I could hear the traffic going by on the street. I closed my eyes and slipped my shoes off almost without moving. Scenes from the restaurant faded in and out, jumbled with scenes from the Santa Monica rooftop. Liz stared at me from across the table, but the image kept being supplanted by Morgan Stapleton’s legs, poking out from beneath her yellow sundress, and the clear droplets running down the side of Lady Justice’s icy face as she strained to hold those scales aloft.
4
Rebecca Steele lived in New York City and hadn’t seen her father in years. I’d gotten the number from Steele and I sat at my desk and stared at it. I started dialing and then set the receiver down. I had no idea what I was going to ask her. I made a list of questions, trying to make sure I covered everything. Three thousand a week and I didn’t know how to make a phone call. Somebody was definitely getting screwed.
Ten minutes later she answered the phone and I introduced myself. She seemed neither surprised nor supportive, and maintained a controlled ambivalence toward my questions. She said, “I’m not sure what I can tell you that hasn’t already been told a hundred times.”
Perhaps, but I wanted to hear her say it anyway. I scanned my list of questions. “Your parents split up for a time, about a year and a half before the incident.” It was a question I’d gotten from reading the newspaper articles. I felt funny saying ‘incident’, but I didn’t want to say ‘murder.’ I wasn’t sure what to say. “Do you recall that?”
“Sure.” She answered like she was on autopilot.
“Do you know what that breakup was about?”
“Not really. They weren’t fighting or anything. Mom just left and went to New York. She spent about a month here with the family — with her family.”
“Sure.” The distinction between her mother’s family and her father’s was clearly important to her.
“And then they got back together. I don’t know what it was about. I was thirteen, I hated my parents anyway, so I never asked about it.”
“So, at the time of the, murder, you hadn’t noticed any renewed animosity between them?” There, I’d said it — murder — but she didn’t seem to notice or care.
“Not at all. They were busy like always. Dad had just gotten back from Alaska a few days before. He was just in town for the weekend before going back to Washington.”
I struggled for another question and had to change the subject. “Ok, let’s talk about Matt Bishop. Was he a boyfriend of yours?” It was the first thing that came to mind.
“Oh, God, no. Nothing like that.”
“How did you know him?”
“He was just a kid that was around.”
“Y’mean just a neighborhood kid that you knew from where you lived?”
“Right.”
“My impression is that Matt did not belong to the same, shall we say, social strata as your family.”
“Certainly not.”
“But you still hung out with Matt and his friends.”
“Not really, no. He was just one of those kids that was always around. He had a crush on me and he used to go out of his way to talk to me.”
“And you invited him over to your house?”
“I wouldn’t say that. If a group of kids came over, he might be in the group. But then he started just coming around.”
“But you still used to let him in.”
“Yeah. I regret it now, of course, but I was an awkward teenager. I mean, it’s easy as an adult to think you’d just tell the guy to fuck off, but when you’re fourteen or fifteen you don’t behave that way.”

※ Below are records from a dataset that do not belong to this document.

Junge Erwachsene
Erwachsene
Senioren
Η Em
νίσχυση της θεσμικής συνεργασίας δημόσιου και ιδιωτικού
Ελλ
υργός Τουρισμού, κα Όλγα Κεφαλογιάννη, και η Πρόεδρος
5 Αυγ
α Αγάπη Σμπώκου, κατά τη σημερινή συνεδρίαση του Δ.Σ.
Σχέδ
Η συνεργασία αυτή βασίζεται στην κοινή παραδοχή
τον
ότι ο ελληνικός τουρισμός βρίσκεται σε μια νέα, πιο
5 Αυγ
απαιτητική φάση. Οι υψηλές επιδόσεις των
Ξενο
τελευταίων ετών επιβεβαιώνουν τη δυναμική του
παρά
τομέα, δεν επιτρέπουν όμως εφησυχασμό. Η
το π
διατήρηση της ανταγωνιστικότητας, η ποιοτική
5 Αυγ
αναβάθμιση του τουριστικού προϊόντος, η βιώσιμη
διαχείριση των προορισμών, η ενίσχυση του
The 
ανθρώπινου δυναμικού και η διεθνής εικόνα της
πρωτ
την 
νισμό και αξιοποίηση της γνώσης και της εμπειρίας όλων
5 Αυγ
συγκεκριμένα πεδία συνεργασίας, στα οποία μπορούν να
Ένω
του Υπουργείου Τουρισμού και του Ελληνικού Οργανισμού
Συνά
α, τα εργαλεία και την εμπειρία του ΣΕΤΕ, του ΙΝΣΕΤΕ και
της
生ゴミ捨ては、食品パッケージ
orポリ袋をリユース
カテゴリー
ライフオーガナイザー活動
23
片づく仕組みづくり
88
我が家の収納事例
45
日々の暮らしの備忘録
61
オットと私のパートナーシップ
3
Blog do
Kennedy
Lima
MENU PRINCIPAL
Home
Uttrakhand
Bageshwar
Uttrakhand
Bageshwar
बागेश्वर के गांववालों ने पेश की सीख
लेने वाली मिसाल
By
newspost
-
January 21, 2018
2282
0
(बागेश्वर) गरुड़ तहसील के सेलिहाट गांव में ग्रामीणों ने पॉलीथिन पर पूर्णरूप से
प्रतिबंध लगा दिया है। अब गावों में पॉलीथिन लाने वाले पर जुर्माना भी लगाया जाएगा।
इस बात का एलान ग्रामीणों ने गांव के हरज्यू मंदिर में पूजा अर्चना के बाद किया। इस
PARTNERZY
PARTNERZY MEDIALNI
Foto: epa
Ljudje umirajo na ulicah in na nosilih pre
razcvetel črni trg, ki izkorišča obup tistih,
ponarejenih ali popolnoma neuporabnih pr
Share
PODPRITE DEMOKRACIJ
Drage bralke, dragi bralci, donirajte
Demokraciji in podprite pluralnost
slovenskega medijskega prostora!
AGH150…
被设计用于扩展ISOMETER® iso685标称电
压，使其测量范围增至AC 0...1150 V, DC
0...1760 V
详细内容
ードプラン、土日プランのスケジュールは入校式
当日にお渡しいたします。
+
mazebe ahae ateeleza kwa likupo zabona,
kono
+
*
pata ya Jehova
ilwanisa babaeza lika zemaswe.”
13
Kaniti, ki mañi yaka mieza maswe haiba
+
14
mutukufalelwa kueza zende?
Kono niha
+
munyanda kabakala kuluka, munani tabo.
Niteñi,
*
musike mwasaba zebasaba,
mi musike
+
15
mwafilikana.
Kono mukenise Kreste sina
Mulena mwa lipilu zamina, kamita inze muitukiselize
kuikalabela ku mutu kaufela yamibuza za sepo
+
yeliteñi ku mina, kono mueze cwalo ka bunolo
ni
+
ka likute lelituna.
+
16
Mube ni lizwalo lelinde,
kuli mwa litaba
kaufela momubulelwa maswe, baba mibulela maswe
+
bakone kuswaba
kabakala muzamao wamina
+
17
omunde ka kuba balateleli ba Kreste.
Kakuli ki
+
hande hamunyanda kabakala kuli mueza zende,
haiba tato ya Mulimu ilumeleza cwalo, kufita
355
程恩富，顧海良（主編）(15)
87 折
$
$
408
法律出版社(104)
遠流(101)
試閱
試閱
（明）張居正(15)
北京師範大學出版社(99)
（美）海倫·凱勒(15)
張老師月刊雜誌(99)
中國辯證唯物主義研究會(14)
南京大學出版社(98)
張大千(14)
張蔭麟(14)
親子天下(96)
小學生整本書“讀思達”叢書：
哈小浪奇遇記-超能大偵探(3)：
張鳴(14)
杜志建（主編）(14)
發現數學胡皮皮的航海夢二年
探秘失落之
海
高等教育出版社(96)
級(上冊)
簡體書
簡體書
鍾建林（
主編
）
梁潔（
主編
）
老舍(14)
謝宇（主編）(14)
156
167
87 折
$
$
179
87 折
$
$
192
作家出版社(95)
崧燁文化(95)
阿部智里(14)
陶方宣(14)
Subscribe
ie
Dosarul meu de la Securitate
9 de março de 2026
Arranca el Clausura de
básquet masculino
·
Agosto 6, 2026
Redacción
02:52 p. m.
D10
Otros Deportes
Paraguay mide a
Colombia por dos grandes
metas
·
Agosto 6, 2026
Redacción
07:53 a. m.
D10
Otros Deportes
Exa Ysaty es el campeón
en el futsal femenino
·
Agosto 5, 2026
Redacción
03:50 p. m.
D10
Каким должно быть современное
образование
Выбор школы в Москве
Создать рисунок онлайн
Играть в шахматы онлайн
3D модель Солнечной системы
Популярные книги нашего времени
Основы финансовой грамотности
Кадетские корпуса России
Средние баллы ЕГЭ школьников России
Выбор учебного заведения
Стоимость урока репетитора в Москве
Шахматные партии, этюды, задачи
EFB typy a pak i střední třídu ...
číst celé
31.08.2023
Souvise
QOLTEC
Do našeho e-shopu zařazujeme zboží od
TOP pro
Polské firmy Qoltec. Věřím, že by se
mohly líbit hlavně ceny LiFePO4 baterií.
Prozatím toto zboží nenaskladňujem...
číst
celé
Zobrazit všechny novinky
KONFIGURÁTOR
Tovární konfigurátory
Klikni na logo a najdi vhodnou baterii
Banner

“I understand.” She seemed to be talking more. I kept my questions short and tried to let her ramble.
She went on. “Truth be told, he seemed dangerous. So he was kind of exciting. Toward the end, it got kind of weird though. He started writing me notes and leaving them in my bag. They got kinda sexual, y’know.”
“Did you have that kind of relationship with him?”
“You mean sexual? God, no. I mean, he was the kind of guy you could be dirty around, so we would joke about stuff. He took it too far though, writing me really disturbing notes.”
“Were they threatening?”
“Not threatening so much as just really perverted.” She paused, thinking. “Well, I dunno, maybe in retrospect it was threatening. Like I said, I was just a kid.”